Moreover, Jones was given ample time to file responsive pleadings, and there appears to be no excuse for not filing an answer, even a general denial. However, Jones failed to do so, and the Department legally obtained a default judgment against him. We cannot say that the circumstances under which the paternity judgment was rendered show that Jones was deprived of any legal rights or that the enforcement of the judgment would be unconscionable and inequitable.[4]

CONCLUSION

For the above reasons, the judgment of the trial court, maintaining the exception pleading the objection of prescription and dismissing Jones's action for nullity, is affirmed. Jones is cast for all costs.

AFFIRMED.

NOTES

[1] Judge Hillary J. Crain, retired, is serving as judge pro tempore, by special appointment of the Louisiana Supreme Court.

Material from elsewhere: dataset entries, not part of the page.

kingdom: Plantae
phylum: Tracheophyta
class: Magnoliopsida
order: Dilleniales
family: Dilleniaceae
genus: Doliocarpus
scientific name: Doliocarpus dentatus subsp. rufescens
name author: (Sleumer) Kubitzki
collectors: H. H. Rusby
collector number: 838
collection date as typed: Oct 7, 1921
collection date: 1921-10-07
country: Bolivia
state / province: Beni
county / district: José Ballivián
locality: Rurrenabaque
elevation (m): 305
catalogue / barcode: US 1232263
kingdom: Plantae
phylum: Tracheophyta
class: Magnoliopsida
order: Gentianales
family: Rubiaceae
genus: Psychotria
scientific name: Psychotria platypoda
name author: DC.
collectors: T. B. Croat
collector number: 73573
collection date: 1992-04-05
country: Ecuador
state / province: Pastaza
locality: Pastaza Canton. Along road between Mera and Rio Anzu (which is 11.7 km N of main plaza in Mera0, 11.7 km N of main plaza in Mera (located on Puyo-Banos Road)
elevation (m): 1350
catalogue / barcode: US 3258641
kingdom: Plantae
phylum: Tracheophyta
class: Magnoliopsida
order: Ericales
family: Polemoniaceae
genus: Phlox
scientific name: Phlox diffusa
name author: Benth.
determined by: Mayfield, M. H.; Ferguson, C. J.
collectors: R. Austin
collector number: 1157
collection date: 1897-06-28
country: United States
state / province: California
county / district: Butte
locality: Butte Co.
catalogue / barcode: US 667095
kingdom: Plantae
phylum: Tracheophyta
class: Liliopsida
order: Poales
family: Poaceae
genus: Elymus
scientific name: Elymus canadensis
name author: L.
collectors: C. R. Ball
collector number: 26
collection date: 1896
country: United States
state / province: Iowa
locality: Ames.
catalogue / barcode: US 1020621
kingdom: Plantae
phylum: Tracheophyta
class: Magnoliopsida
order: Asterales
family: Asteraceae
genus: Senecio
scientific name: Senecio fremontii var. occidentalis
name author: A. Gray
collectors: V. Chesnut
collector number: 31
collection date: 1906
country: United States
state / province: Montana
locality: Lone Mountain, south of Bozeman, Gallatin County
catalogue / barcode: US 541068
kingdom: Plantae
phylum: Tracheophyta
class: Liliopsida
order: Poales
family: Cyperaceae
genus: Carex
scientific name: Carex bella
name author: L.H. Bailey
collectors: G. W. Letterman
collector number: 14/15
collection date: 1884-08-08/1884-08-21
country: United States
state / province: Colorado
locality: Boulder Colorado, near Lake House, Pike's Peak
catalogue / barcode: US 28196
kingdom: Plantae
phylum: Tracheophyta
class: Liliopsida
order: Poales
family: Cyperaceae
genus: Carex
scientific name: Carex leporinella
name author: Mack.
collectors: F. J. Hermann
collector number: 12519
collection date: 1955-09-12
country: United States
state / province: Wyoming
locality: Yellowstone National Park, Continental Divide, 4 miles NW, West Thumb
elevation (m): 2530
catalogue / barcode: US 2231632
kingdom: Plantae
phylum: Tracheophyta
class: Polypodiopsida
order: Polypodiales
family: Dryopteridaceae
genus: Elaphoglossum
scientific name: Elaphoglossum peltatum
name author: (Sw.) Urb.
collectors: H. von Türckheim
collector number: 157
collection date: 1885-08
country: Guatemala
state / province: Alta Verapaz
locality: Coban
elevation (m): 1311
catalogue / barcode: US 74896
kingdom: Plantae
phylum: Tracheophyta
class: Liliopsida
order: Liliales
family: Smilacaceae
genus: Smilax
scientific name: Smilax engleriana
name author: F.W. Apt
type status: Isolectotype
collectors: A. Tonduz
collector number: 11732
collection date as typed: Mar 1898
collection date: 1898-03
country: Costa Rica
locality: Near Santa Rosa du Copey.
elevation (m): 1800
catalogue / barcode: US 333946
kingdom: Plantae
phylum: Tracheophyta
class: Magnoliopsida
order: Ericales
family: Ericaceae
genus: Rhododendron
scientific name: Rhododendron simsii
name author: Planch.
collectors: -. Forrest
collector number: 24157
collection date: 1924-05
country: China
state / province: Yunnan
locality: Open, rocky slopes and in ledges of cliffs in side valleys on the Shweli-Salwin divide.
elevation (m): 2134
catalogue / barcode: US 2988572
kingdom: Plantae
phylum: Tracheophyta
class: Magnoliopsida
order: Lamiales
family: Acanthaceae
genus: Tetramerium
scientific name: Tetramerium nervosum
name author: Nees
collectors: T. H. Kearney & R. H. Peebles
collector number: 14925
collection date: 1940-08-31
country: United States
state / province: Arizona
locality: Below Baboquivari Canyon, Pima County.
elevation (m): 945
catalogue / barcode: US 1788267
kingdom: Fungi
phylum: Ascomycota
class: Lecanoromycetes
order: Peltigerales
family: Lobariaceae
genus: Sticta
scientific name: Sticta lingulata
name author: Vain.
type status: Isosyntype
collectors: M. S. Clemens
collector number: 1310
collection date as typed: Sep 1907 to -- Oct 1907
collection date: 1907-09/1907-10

[2] The request for admissions of fact concerned statements that Jones had sexual relations with Ms. Brown from December, 1989, through April, 1991, that Jones acknowledged the minor child as his own, that Jones failed to provide the minor child with support, and that Jones is capable of contributing support for the minor child.

[3] On September 12, 1994, the trial court rendered judgment, terminating Jones's child support obligation retroactive to May 20, 1993. The judgment terminating child support was signed on November 4, 1994. The judgment terminating child support is not before us on appeal.

[4] At the hearing and on appeal, Jones argued that the evidence at a trial on the merits of the paternity action would show that he is not the biological father. However, the law is well settled that an action for nullity is not intended as a substitute for an appeal or as a second chance to prove a claim which was previously denied for failure of proof. See Clulee v. Louisiana Materials Company, Inc., 590 So. 2d 780, 784 (La.App. 5th Cir.1991), writ denied, 594 So. 2d 1323 (La. 1992). The proper procedure to remedy a failure of proof is through a motion for new trial and/or an appeal from the original judgment of paternity.